Art and Computer Related Working Language

Concept Art: Hand drawn, roughly scaled, copied from plans, or cut & pasted art with loose dimensions. To get the ball rolling and everyone visualizing the end product.

Production Art: Mild conversions or tweaks to adjust given files to print formats

Creative Art: Creating, implementing, branding, or otherwise building from a rough concept to final art file.

Vectored Art: creation tends to be less expensive than Rasterized art creation.

Digital Mockup: Rendering of concept art to display close to actual dimensions.

Digital Pre-Flight: Final Mockup used for printing and installation instructions. Signed approval of all notes, specs, directions, and dims means production is scheduled and client to be notified of soonest ship date.

10% Rule: Conversion of art and measurements to 10%. Moving a decimal point is safest method of scaling down elevations. A 0.10” (1/10th” scale) conversion means art should be 1500dpi. A 0.50” conversion (1/2” scale) would need art at 300dpi. Especially useful in rendering multiple panels or full walls.

Print Ready: Art files specifically designed and specified for large format printing.

DPI: Dots per Inch and standard for printing output. The difference between 300-DPI and 150-DPI digital printing, standing 5-10 feet away is visually identical. The viewer would need to be less than 12 inches away to see a difference in quality.

@ Actual Size: At actual size. Computer renders art at actual size of project so printing is real-time and accurate for direct application.

Font: Lettering styles and formats either purchased or provided. Some styles are more appropriate for large format printing.

Vectorized File: Can be indefinitely scaled up and down without loss of resolution. Great with printing large format Fonts, Icons, Animated Images, Stripes and Tiled/Crisp patterns.

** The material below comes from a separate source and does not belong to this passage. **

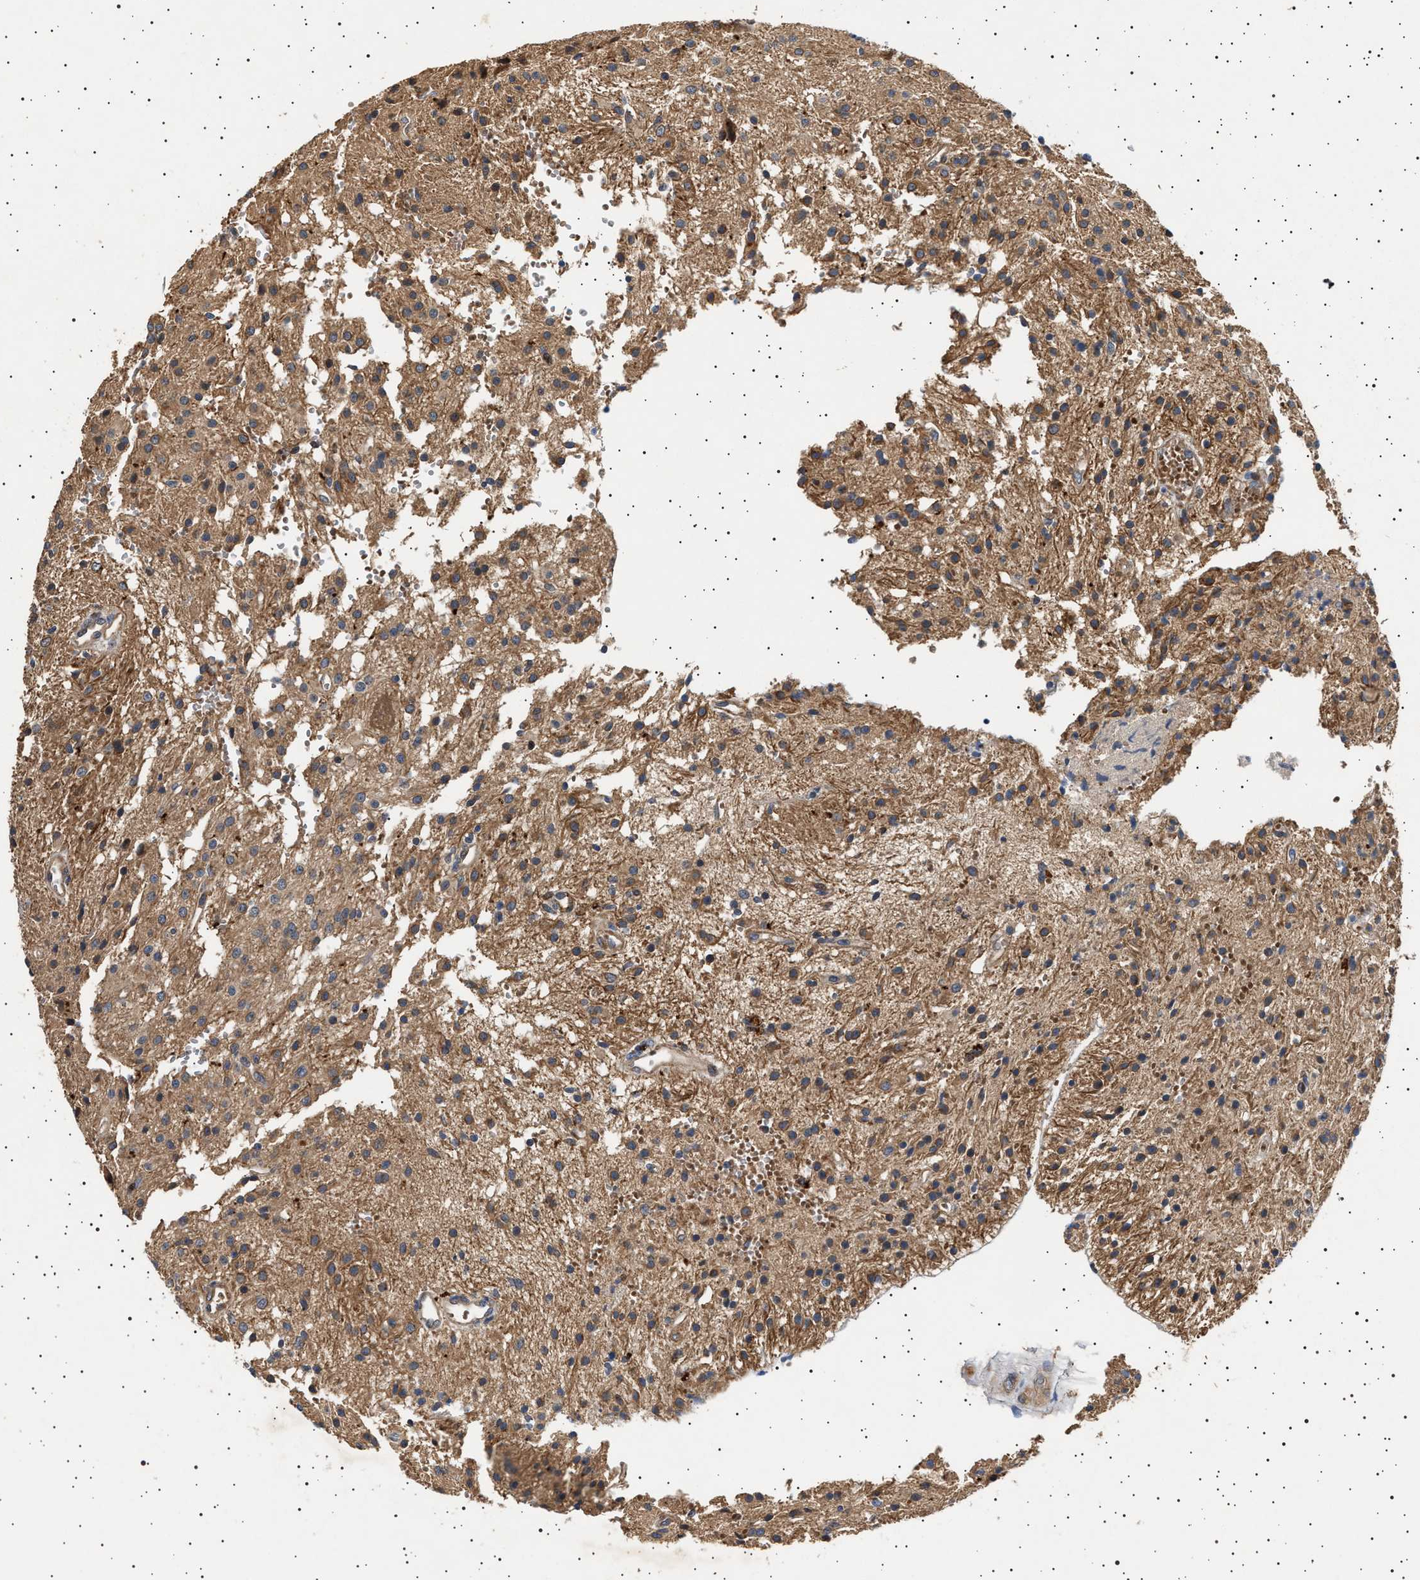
{"staining": {"intensity": "moderate", "quantity": ">75%", "location": "cytoplasmic/membranous"}, "tissue": "glioma", "cell_type": "Tumor cells", "image_type": "cancer", "snomed": [{"axis": "morphology", "description": "Glioma, malignant, High grade"}, {"axis": "topography", "description": "Brain"}], "caption": "Glioma stained with immunohistochemistry shows moderate cytoplasmic/membranous staining in about >75% of tumor cells.", "gene": "GUCY1B1", "patient": {"sex": "female", "age": 59}}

Difficult with mist, ghosts, fades.

Rasterized File: Will pixelate as image increases in scale. Actual size (Width x Height) of a saved image is critical; the larger, the more ideal conversion to large format printing. For example iPhone 5 image saved at 8mb will result in a 150dpi print of 21” x 16”. Tends to have higher price points and more realistic resolution because pixels allow for softer images like mists, ghosts, fades.